● **Instructions to follow**
Each entry below must be given again word for word, with no pictures.

Saved data entries:

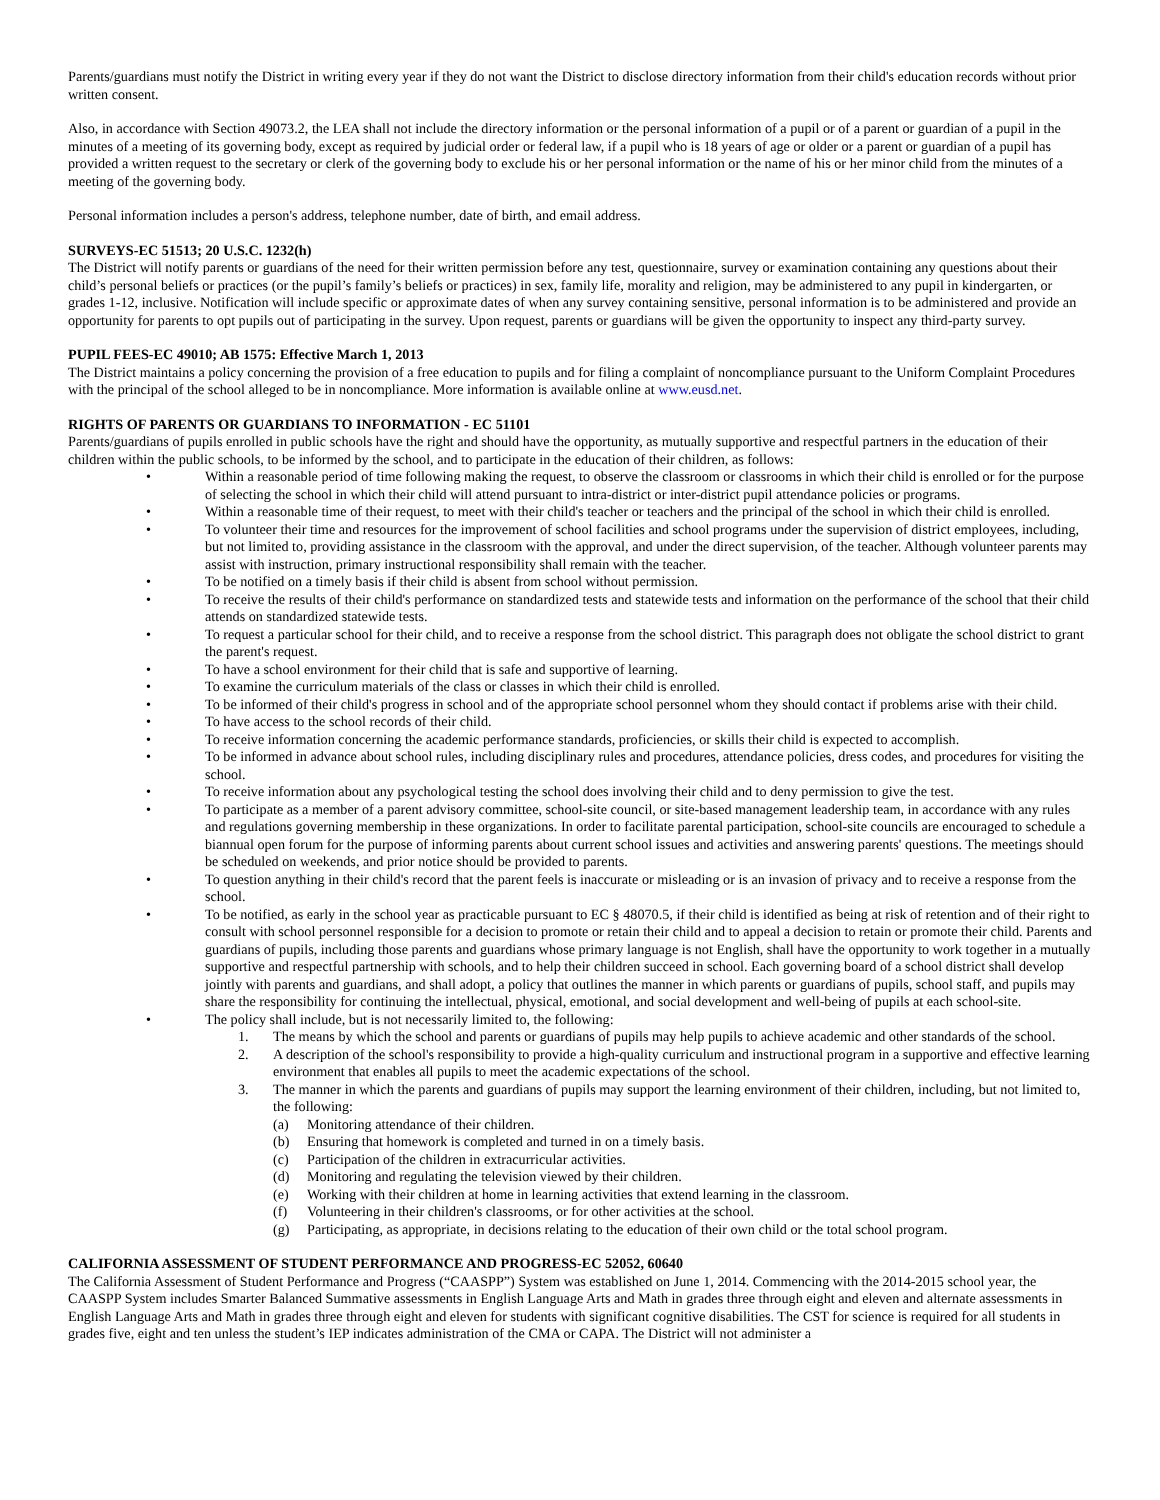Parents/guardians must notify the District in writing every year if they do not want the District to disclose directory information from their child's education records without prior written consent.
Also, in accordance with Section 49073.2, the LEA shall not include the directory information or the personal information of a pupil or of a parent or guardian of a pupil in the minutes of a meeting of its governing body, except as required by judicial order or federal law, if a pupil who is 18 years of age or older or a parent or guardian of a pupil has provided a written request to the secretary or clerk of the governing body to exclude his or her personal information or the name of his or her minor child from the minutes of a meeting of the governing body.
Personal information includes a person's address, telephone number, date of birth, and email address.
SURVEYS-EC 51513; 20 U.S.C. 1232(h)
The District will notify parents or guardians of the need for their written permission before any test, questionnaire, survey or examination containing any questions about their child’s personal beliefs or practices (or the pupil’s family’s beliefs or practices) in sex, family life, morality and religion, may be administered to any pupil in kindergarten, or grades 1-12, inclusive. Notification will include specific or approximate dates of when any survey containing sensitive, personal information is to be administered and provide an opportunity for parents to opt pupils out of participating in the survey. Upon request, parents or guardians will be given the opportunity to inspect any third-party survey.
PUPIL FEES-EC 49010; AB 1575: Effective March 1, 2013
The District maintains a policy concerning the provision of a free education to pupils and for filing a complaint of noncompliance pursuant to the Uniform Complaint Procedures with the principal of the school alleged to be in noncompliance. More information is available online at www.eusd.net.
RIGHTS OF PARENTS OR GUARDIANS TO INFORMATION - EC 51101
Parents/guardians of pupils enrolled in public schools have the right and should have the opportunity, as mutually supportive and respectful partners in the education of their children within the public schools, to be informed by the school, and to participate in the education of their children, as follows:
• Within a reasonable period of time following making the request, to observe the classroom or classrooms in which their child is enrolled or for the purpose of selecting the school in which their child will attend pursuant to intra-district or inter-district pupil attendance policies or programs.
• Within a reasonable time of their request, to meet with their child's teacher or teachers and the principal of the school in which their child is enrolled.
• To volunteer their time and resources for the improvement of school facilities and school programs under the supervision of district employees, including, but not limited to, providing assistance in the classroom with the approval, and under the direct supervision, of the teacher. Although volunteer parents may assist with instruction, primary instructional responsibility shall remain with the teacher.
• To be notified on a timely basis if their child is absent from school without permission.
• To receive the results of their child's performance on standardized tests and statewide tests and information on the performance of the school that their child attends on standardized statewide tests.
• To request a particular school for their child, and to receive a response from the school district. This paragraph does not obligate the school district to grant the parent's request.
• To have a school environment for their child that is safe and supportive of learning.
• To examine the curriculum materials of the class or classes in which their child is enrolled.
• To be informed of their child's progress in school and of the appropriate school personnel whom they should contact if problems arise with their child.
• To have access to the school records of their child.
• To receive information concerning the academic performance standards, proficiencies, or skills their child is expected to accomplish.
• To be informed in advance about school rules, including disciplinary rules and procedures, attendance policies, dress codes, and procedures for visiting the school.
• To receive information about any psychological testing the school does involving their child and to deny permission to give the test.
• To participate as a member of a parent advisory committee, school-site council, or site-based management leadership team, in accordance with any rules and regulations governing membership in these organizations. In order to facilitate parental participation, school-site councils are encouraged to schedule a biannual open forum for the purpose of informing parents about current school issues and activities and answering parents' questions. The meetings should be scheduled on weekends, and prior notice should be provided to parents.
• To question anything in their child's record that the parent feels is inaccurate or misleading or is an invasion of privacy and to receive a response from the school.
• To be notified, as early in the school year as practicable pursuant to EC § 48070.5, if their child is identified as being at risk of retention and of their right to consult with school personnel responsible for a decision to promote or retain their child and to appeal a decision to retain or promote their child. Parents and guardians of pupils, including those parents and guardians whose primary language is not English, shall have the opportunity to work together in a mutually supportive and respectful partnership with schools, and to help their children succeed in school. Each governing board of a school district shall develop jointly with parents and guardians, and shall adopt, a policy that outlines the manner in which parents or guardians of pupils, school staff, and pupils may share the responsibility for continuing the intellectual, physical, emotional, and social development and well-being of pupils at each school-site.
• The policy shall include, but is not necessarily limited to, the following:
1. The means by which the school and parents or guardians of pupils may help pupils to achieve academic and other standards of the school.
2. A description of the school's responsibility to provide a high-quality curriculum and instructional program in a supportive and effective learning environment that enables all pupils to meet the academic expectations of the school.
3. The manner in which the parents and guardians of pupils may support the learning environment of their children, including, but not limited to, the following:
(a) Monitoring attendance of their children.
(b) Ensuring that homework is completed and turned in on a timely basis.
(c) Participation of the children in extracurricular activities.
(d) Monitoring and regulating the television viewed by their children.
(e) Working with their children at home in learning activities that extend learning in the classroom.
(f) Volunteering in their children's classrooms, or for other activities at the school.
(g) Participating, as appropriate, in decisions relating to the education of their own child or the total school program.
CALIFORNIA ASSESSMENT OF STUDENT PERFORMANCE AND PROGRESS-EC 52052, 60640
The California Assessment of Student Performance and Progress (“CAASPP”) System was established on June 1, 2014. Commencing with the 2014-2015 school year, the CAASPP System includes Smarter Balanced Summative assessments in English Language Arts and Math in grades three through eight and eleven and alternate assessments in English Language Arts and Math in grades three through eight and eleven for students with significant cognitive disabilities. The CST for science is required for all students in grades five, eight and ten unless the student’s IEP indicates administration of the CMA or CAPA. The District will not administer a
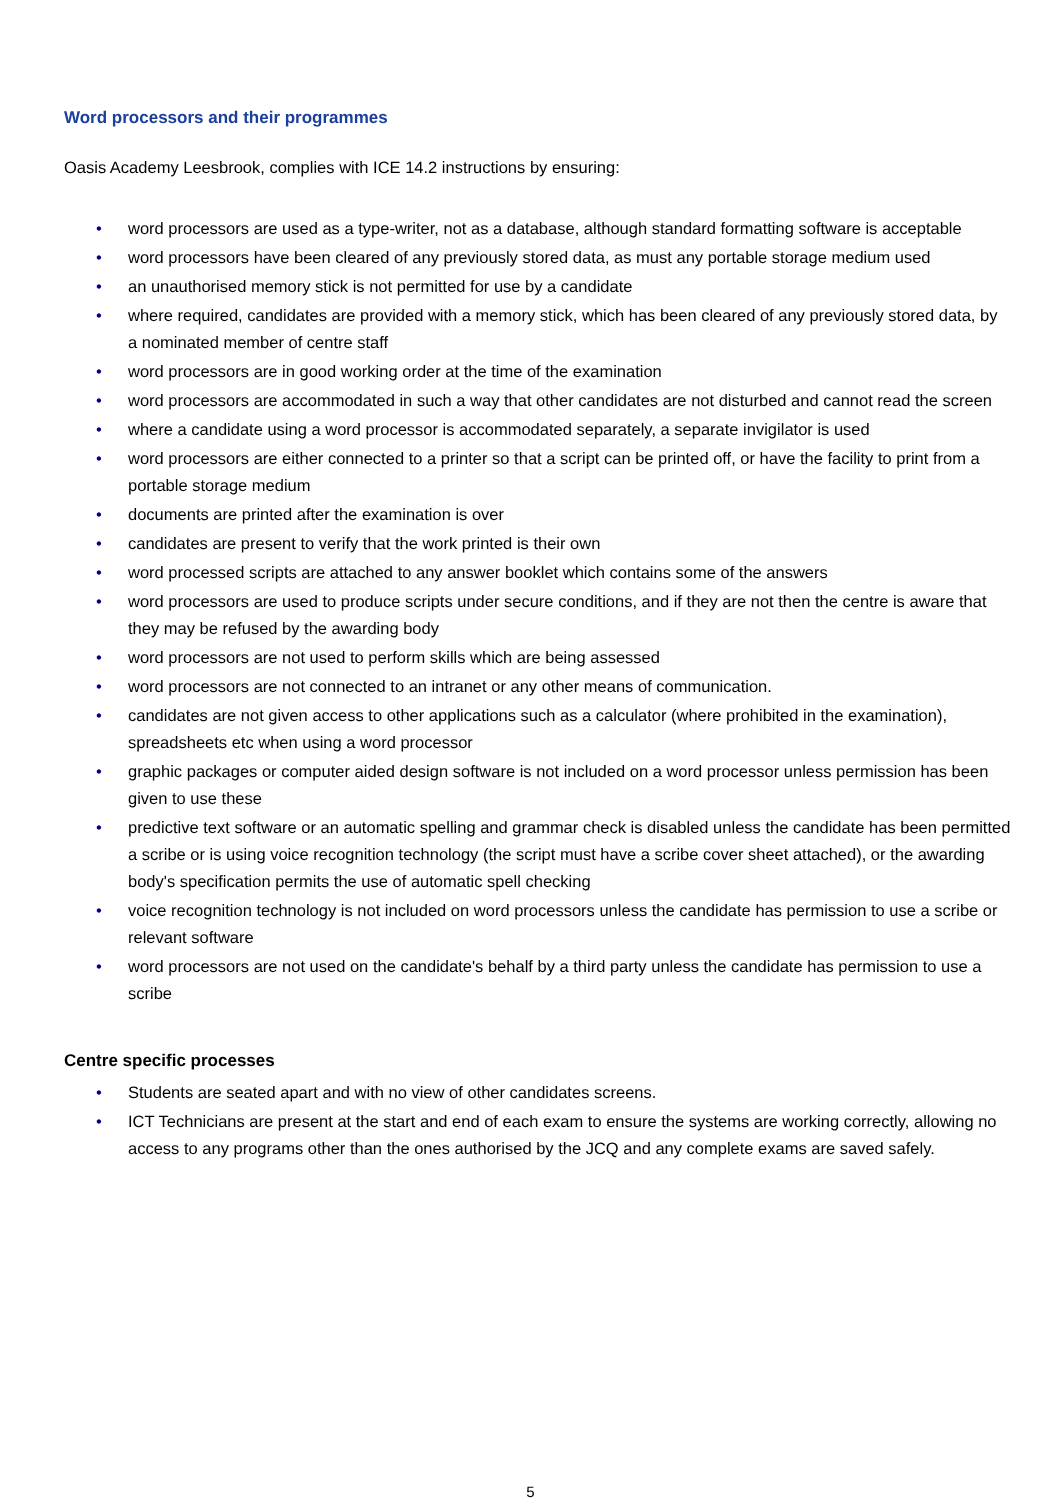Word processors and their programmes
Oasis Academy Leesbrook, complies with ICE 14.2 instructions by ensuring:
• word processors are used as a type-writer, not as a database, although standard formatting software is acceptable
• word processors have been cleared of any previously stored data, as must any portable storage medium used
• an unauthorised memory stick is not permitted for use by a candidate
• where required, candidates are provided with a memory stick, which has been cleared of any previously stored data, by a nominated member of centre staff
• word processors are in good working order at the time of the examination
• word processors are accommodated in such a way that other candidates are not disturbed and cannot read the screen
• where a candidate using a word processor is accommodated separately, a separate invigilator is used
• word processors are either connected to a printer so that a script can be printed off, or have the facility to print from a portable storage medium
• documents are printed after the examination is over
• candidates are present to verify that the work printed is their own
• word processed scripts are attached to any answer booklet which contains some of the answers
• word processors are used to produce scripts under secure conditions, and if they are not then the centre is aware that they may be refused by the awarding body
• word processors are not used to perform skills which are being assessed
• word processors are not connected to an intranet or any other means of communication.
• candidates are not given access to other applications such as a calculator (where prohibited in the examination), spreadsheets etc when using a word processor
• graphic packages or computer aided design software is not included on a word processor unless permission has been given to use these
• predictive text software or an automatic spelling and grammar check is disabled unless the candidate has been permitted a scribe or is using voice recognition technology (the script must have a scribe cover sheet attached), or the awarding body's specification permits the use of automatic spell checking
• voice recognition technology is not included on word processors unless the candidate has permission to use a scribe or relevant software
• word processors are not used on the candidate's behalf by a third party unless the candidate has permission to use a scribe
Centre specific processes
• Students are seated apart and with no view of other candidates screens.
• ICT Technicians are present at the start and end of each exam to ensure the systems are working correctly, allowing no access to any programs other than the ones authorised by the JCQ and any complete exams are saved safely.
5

● **Expected output**
Parents/guardians must notify the District in writing every year if they do not want the District to disclose directory information from their child's education records without prior written consent.
Also, in accordance with Section 49073.2, the LEA shall not include the directory information or the personal information of a pupil or of a parent or guardian of a pupil in the minutes of a meeting of its governing body, except as required by judicial order or federal law, if a pupil who is 18 years of age or older or a parent or guardian of a pupil has provided a written request to the secretary or clerk of the governing body to exclude his or her personal information or the name of his or her minor child from the minutes of a meeting of the governing body.
Personal information includes a person's address, telephone number, date of birth, and email address.
SURVEYS-EC 51513; 20 U.S.C. 1232(h)
The District will notify parents or guardians of the need for their written permission before any test, questionnaire, survey or examination containing any questions about their child’s personal beliefs or practices (or the pupil’s family’s beliefs or practices) in sex, family life, morality and religion, may be administered to any pupil in kindergarten, or grades 1-12, inclusive. Notification will include specific or approximate dates of when any survey containing sensitive, personal information is to be administered and provide an opportunity for parents to opt pupils out of participating in the survey. Upon request, parents or guardians will be given the opportunity to inspect any third-party survey.
PUPIL FEES-EC 49010; AB 1575: Effective March 1, 2013
The District maintains a policy concerning the provision of a free education to pupils and for filing a complaint of noncompliance pursuant to the Uniform Complaint Procedures with the principal of the school alleged to be in noncompliance. More information is available online at www.eusd.net.
RIGHTS OF PARENTS OR GUARDIANS TO INFORMATION - EC 51101
Parents/guardians of pupils enrolled in public schools have the right and should have the opportunity, as mutually supportive and respectful partners in the education of their children within the public schools, to be informed by the school, and to participate in the education of their children, as follows:
• Within a reasonable period of time following making the request, to observe the classroom or classrooms in which their child is enrolled or for the purpose of selecting the school in which their child will attend pursuant to intra-district or inter-district pupil attendance policies or programs.
• Within a reasonable time of their request, to meet with their child's teacher or teachers and the principal of the school in which their child is enrolled.
• To volunteer their time and resources for the improvement of school facilities and school programs under the supervision of district employees, including, but not limited to, providing assistance in the classroom with the approval, and under the direct supervision, of the teacher. Although volunteer parents may assist with instruction, primary instructional responsibility shall remain with the teacher.
• To be notified on a timely basis if their child is absent from school without permission.
• To receive the results of their child's performance on standardized tests and statewide tests and information on the performance of the school that their child attends on standardized statewide tests.
• To request a particular school for their child, and to receive a response from the school district. This paragraph does not obligate the school district to grant the parent's request.
• To have a school environment for their child that is safe and supportive of learning.
• To examine the curriculum materials of the class or classes in which their child is enrolled.
• To be informed of their child's progress in school and of the appropriate school personnel whom they should contact if problems arise with their child.
• To have access to the school records of their child.
• To receive information concerning the academic performance standards, proficiencies, or skills their child is expected to accomplish.
• To be informed in advance about school rules, including disciplinary rules and procedures, attendance policies, dress codes, and procedures for visiting the school.
• To receive information about any psychological testing the school does involving their child and to deny permission to give the test.
• To participate as a member of a parent advisory committee, school-site council, or site-based management leadership team, in accordance with any rules and regulations governing membership in these organizations. In order to facilitate parental participation, school-site councils are encouraged to schedule a biannual open forum for the purpose of informing parents about current school issues and activities and answering parents' questions. The meetings should be scheduled on weekends, and prior notice should be provided to parents.
• To question anything in their child's record that the parent feels is inaccurate or misleading or is an invasion of privacy and to receive a response from the school.
• To be notified, as early in the school year as practicable pursuant to EC § 48070.5, if their child is identified as being at risk of retention and of their right to consult with school personnel responsible for a decision to promote or retain their child and to appeal a decision to retain or promote their child. Parents and guardians of pupils, including those parents and guardians whose primary language is not English, shall have the opportunity to work together in a mutually supportive and respectful partnership with schools, and to help their children succeed in school. Each governing board of a school district shall develop jointly with parents and guardians, and shall adopt, a policy that outlines the manner in which parents or guardians of pupils, school staff, and pupils may share the responsibility for continuing the intellectual, physical, emotional, and social development and well-being of pupils at each school-site.
• The policy shall include, but is not necessarily limited to, the following:
1. The means by which the school and parents or guardians of pupils may help pupils to achieve academic and other standards of the school.
2. A description of the school's responsibility to provide a high-quality curriculum and instructional program in a supportive and effective learning environment that enables all pupils to meet the academic expectations of the school.
3. The manner in which the parents and guardians of pupils may support the learning environment of their children, including, but not limited to, the following:
(a) Monitoring attendance of their children.
(b) Ensuring that homework is completed and turned in on a timely basis.
(c) Participation of the children in extracurricular activities.
(d) Monitoring and regulating the television viewed by their children.
(e) Working with their children at home in learning activities that extend learning in the classroom.
(f) Volunteering in their children's classrooms, or for other activities at the school.
(g) Participating, as appropriate, in decisions relating to the education of their own child or the total school program.
CALIFORNIA ASSESSMENT OF STUDENT PERFORMANCE AND PROGRESS-EC 52052, 60640
The California Assessment of Student Performance and Progress (“CAASPP”) System was established on June 1, 2014. Commencing with the 2014-2015 school year, the CAASPP System includes Smarter Balanced Summative assessments in English Language Arts and Math in grades three through eight and eleven and alternate assessments in English Language Arts and Math in grades three through eight and eleven for students with significant cognitive disabilities. The CST for science is required for all students in grades five, eight and ten unless the student’s IEP indicates administration of the CMA or CAPA. The District will not administer a
Word processors and their programmes
Oasis Academy Leesbrook, complies with ICE 14.2 instructions by ensuring:
• word processors are used as a type-writer, not as a database, although standard formatting software is acceptable
• word processors have been cleared of any previously stored data, as must any portable storage medium used
• an unauthorised memory stick is not permitted for use by a candidate
• where required, candidates are provided with a memory stick, which has been cleared of any previously stored data, by a nominated member of centre staff
• word processors are in good working order at the time of the examination
• word processors are accommodated in such a way that other candidates are not disturbed and cannot read the screen
• where a candidate using a word processor is accommodated separately, a separate invigilator is used
• word processors are either connected to a printer so that a script can be printed off, or have the facility to print from a portable storage medium
• documents are printed after the examination is over
• candidates are present to verify that the work printed is their own
• word processed scripts are attached to any answer booklet which contains some of the answers
• word processors are used to produce scripts under secure conditions, and if they are not then the centre is aware that they may be refused by the awarding body
• word processors are not used to perform skills which are being assessed
• word processors are not connected to an intranet or any other means of communication.
• candidates are not given access to other applications such as a calculator (where prohibited in the examination), spreadsheets etc when using a word processor
• graphic packages or computer aided design software is not included on a word processor unless permission has been given to use these
• predictive text software or an automatic spelling and grammar check is disabled unless the candidate has been permitted a scribe or is using voice recognition technology (the script must have a scribe cover sheet attached), or the awarding body's specification permits the use of automatic spell checking
• voice recognition technology is not included on word processors unless the candidate has permission to use a scribe or relevant software
• word processors are not used on the candidate's behalf by a third party unless the candidate has permission to use a scribe
Centre specific processes
• Students are seated apart and with no view of other candidates screens.
• ICT Technicians are present at the start and end of each exam to ensure the systems are working correctly, allowing no access to any programs other than the ones authorised by the JCQ and any complete exams are saved safely.
5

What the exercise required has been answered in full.